Suzy’s backstory is one of many changes Guadagnino and screenwriter David Kajganich made to Argento’s original. Their overhaul initially seems like a promising attempt to lend their version a sense of purpose beyond the usual, cynical studio cash-grab, yet it succumbs to the same narrative inertia. Taking place in 1977, the year of the original film’s release, the remake detours into the “German Autumn,” a period of widespread left-wing guerrilla violence in Germany. This is provocative but never feels more than tangential.
It’s fine that Patricia (Chlöe Grace Moretz), who fled the dance company to join the Marxist-Leninist Baader-Meinhof Gang, is reduced to a spooky bit of foreshadowing, ancillary to the plot. But then, why is the film so preoccupied with news footage and radio clips detailing the events of that time? The other Big Historical Theme comes via elderly psychoanalyst Josef Klemperer (Tilda Swinton in prosthetics), who first learns of the witches from listening to Patricia’s “delusions.” A widower haunted by his complicity with the Nazis, Klemperer comes to serve as the movie’s emotional core. But as a witness to events that are largely concealed from him yet revealed to us, he has as little bearing on their direction as do all the extra layers of historical context—basically nil. It’s as if a lost Fassbinder movie had been jerry-rigged to a remake of Suspiria.
That the scenes set inside the dance school almost transcend the script’s weaknesses reflects Guadagnino’s commitment to fashioning a unique, immersive, at times overwhelming sensory experience. The sequence in which Suzy’s supernaturally assisted dancing folds another dancer up like a human pretzel is already infamous. Argento’s Suspiria is often praised for the way its set pieces evoke the school’s dreamlike, Escher-esque architecture, as if the parade of doomed young women were eviscerated by design angles rather than human agents.
Unsurprising for the director of Call Me by Your Name, Guadagnino elicits similar effects from the materiality of his characters’ bodies. In some of the best dance scenes ever in a studio film, we are made to see, hear, and even feel the thud of feet hitting the floor, the strain of muscles pulling bone into place.

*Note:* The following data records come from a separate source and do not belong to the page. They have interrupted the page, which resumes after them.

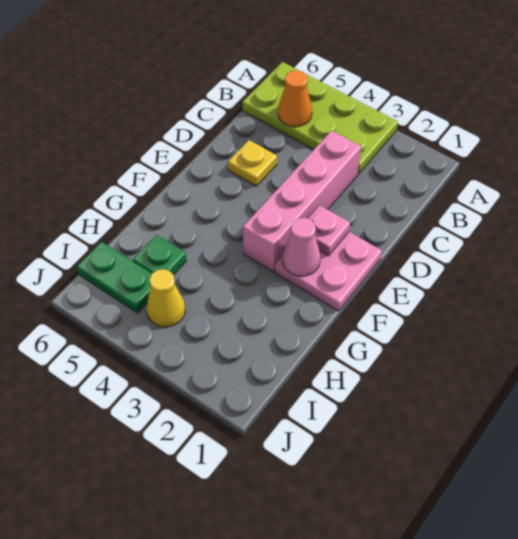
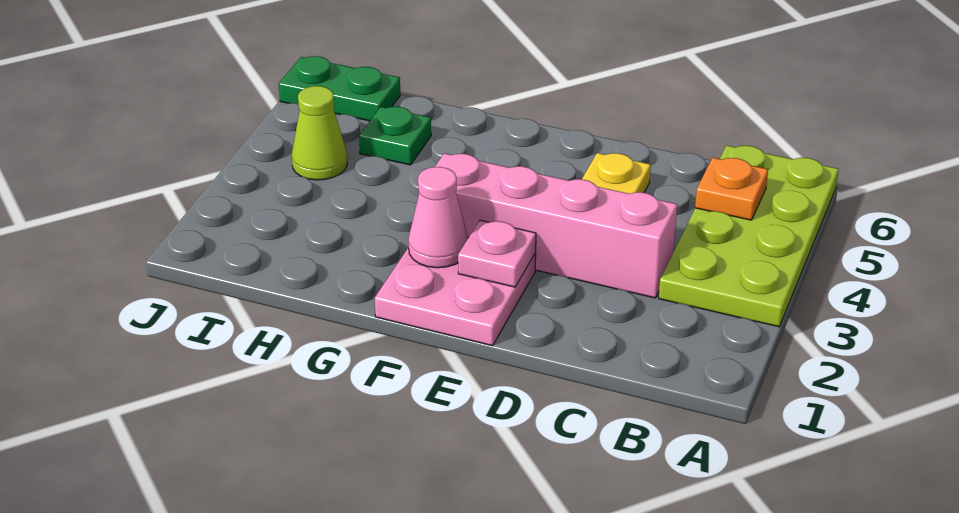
orange cone B5 level 2 -> orange plate B5 level 2
yellow cone I4 level 1 -> lime cone I4 level 1
green plate I5:I6 level 1 -> green plate I6:J6 level 1

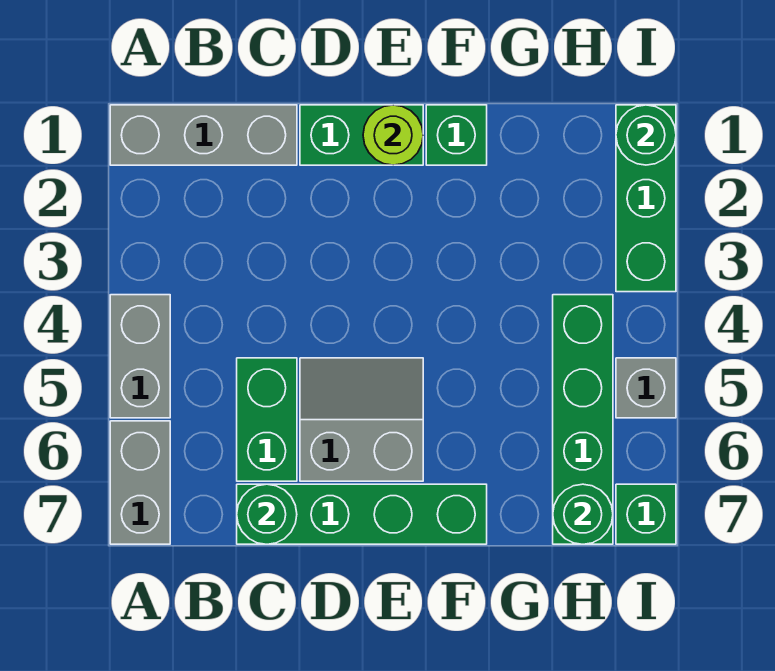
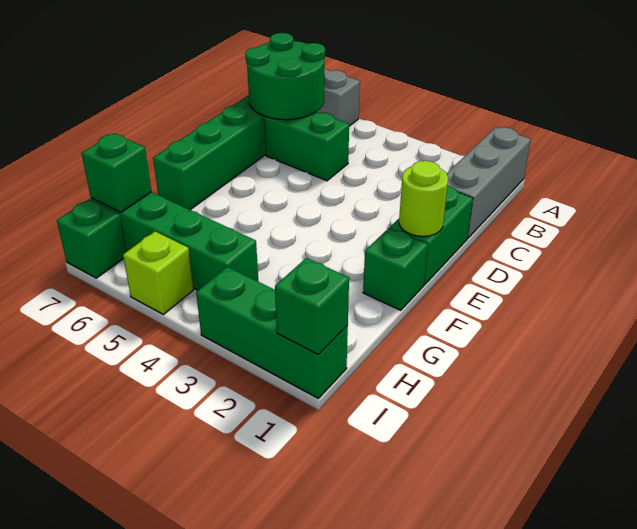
grey brick A4:A5 level 1 -> none
green round brick C7 level 2 -> green round brick B6:C7 level 2
grey slope D5:E6 level 1 top 6 -> none
green round brick H7 level 2 -> green brick H7 level 2
green round brick I1 level 2 -> green brick I1 level 2
grey brick I5 level 1 -> lime brick I5 level 1

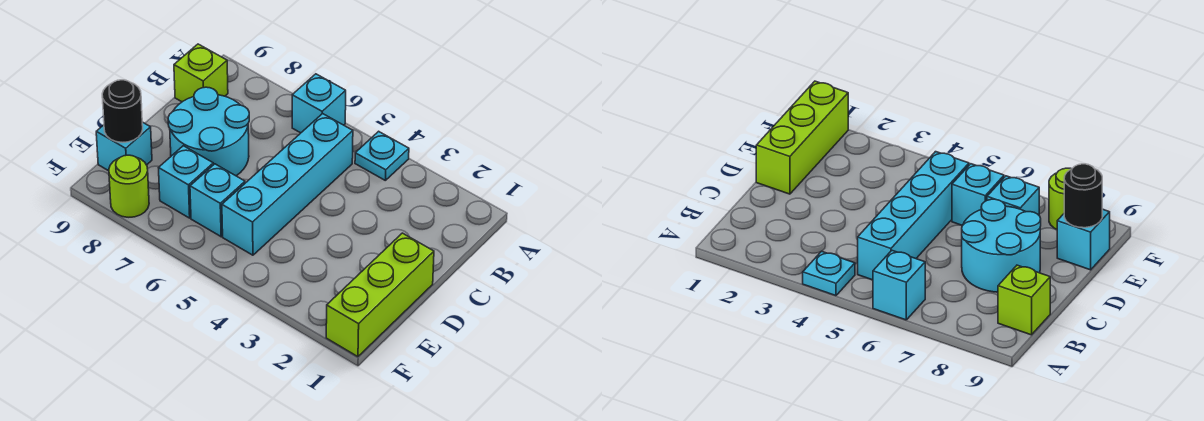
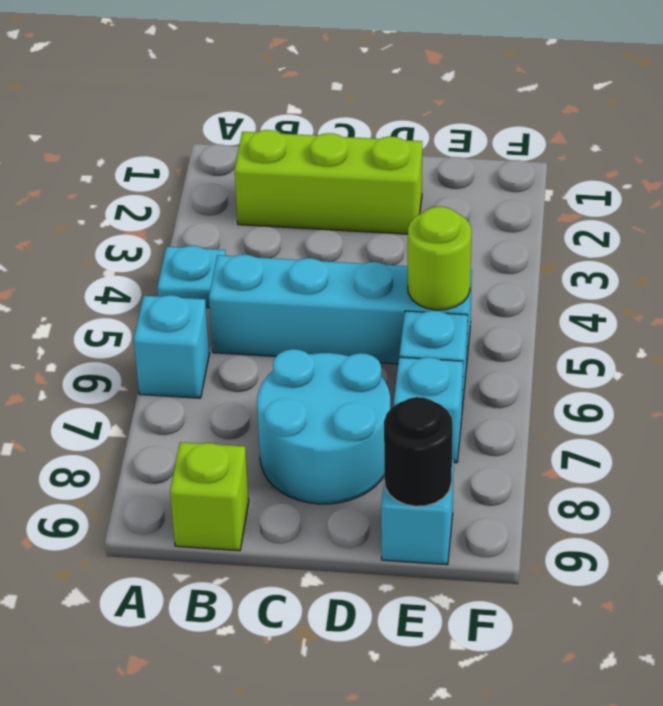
lime brick D1:F1 level 1 -> lime brick B2:D2 level 1
lime round brick F8 level 1 -> lime round brick E5 level 2

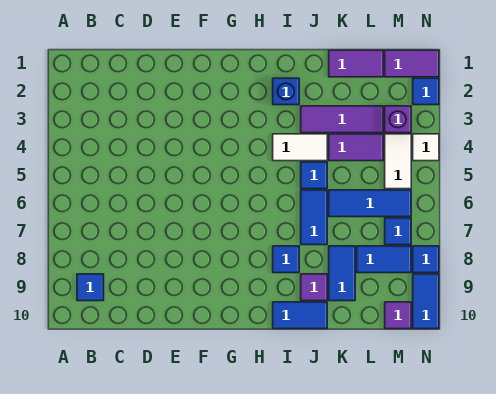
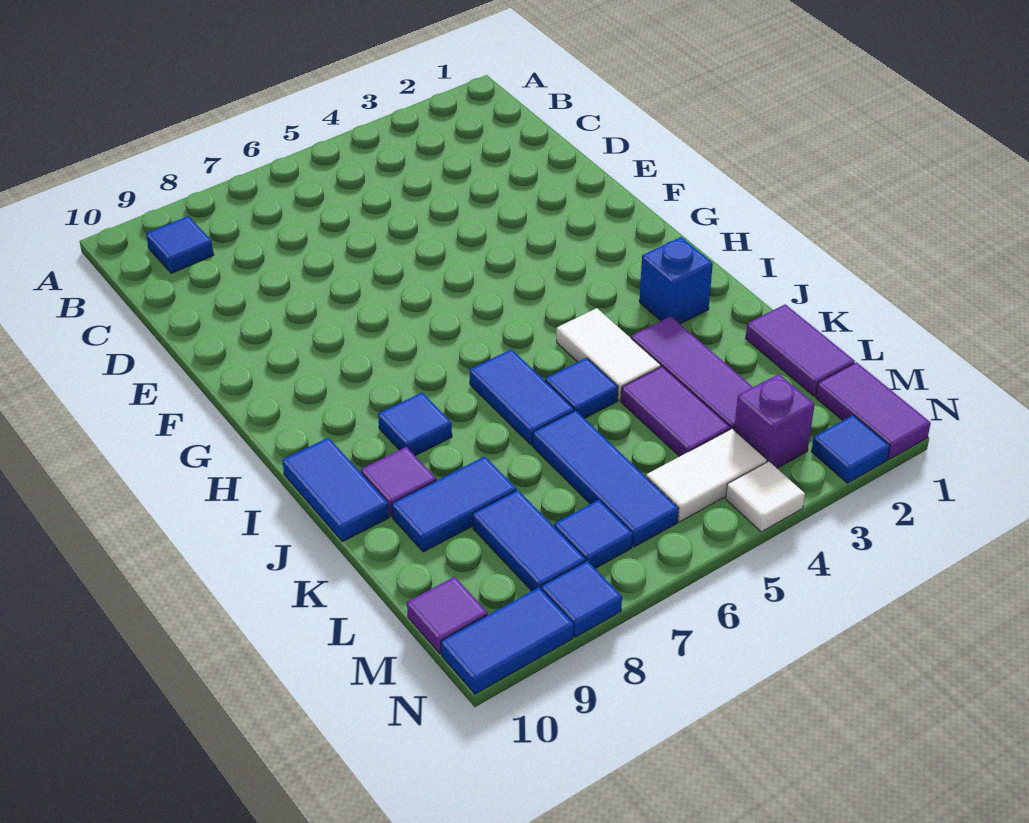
blue tile J6:J7 level 1 -> blue tile I6:J6 level 1

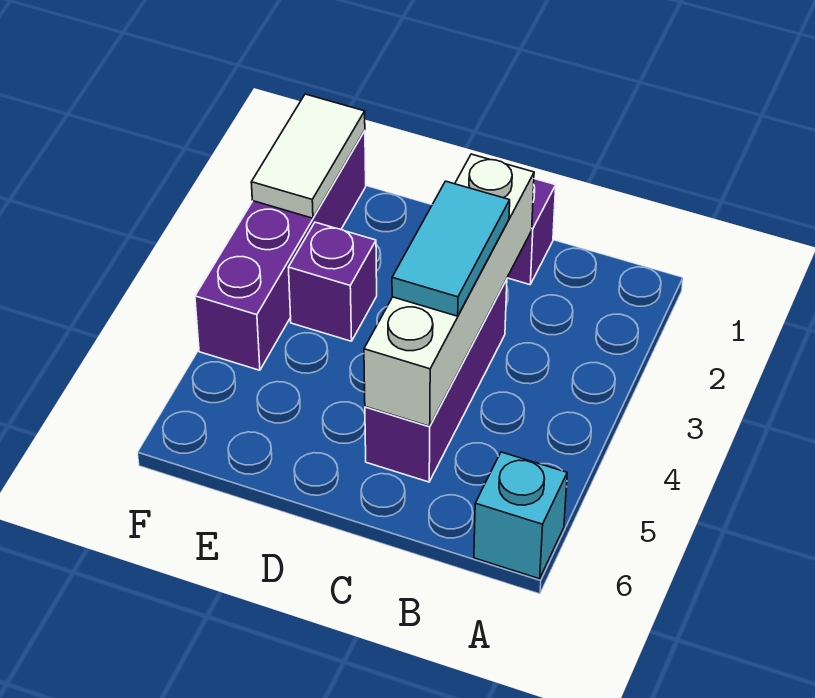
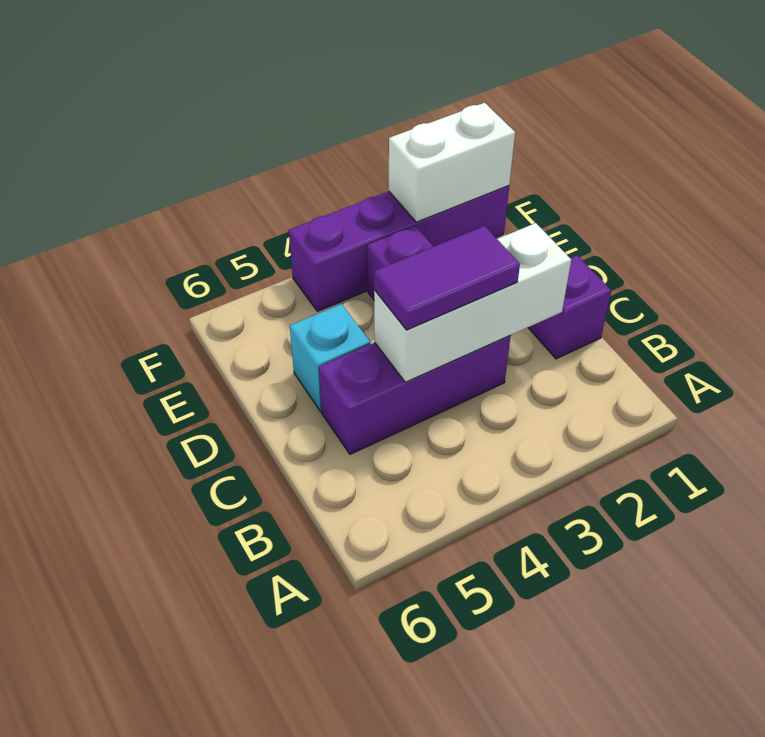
cyan brick A6 level 1 -> cyan brick D5 level 1
white brick C2:C5 level 2 -> white brick C2:C4 level 2
cyan tile C3:C4 level 3 -> purple tile C3:C4 level 3
white tile F1:F2 level 2 -> white brick F1:F2 level 2

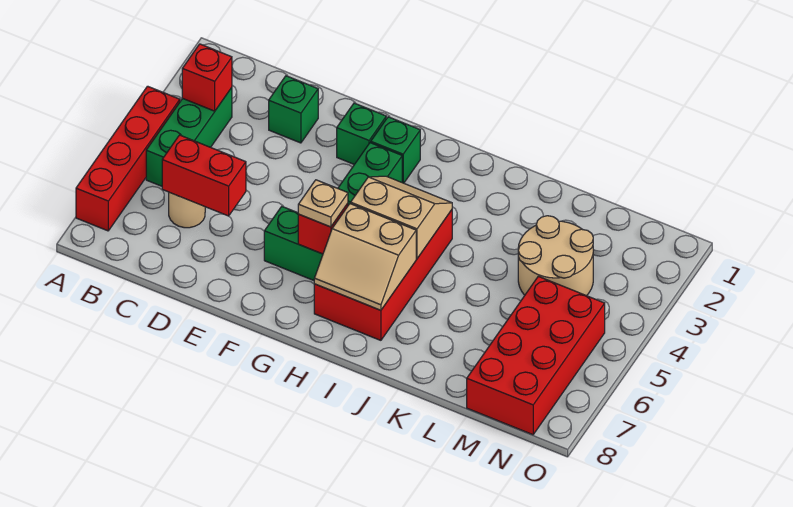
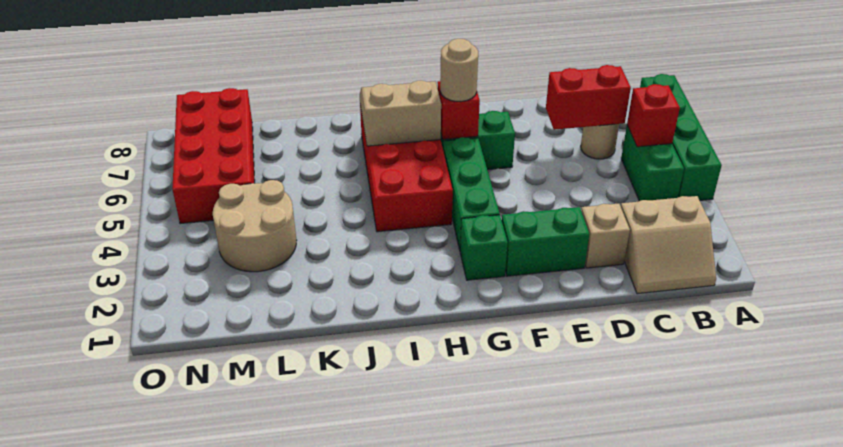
red brick A4:A7 level 1 -> green brick A4:A7 level 1
green brick B3:B5 level 1 -> green brick B4:B5 level 1
red brick B3 level 2 -> red brick B5 level 2
green brick D2 level 1 -> tan brick D2 level 1
green brick F2 level 1 -> green brick E2:F2 level 1
tan plate G6 level 3 -> tan round brick G6 level 3
tan slope H4:I5 level 2 top 5 -> tan slope B1:C2 level 1 top 2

The true heart of the film is the quasi-maternal psychic duel between Suzy and her dance teacher, Madame Blanc (also Swinton). Alternating physical training and supernatural murder, their scenes together capture the simultaneously erotic and dehumanizing power of subjecting flesh to aesthetic form. If this Suspiria had grounded itself in its female characters and the ways women’s bodies are turned against them, instead of trying to address the conscience of Germany, it could have been not only much more cohesive, but a far worthier response to Argento.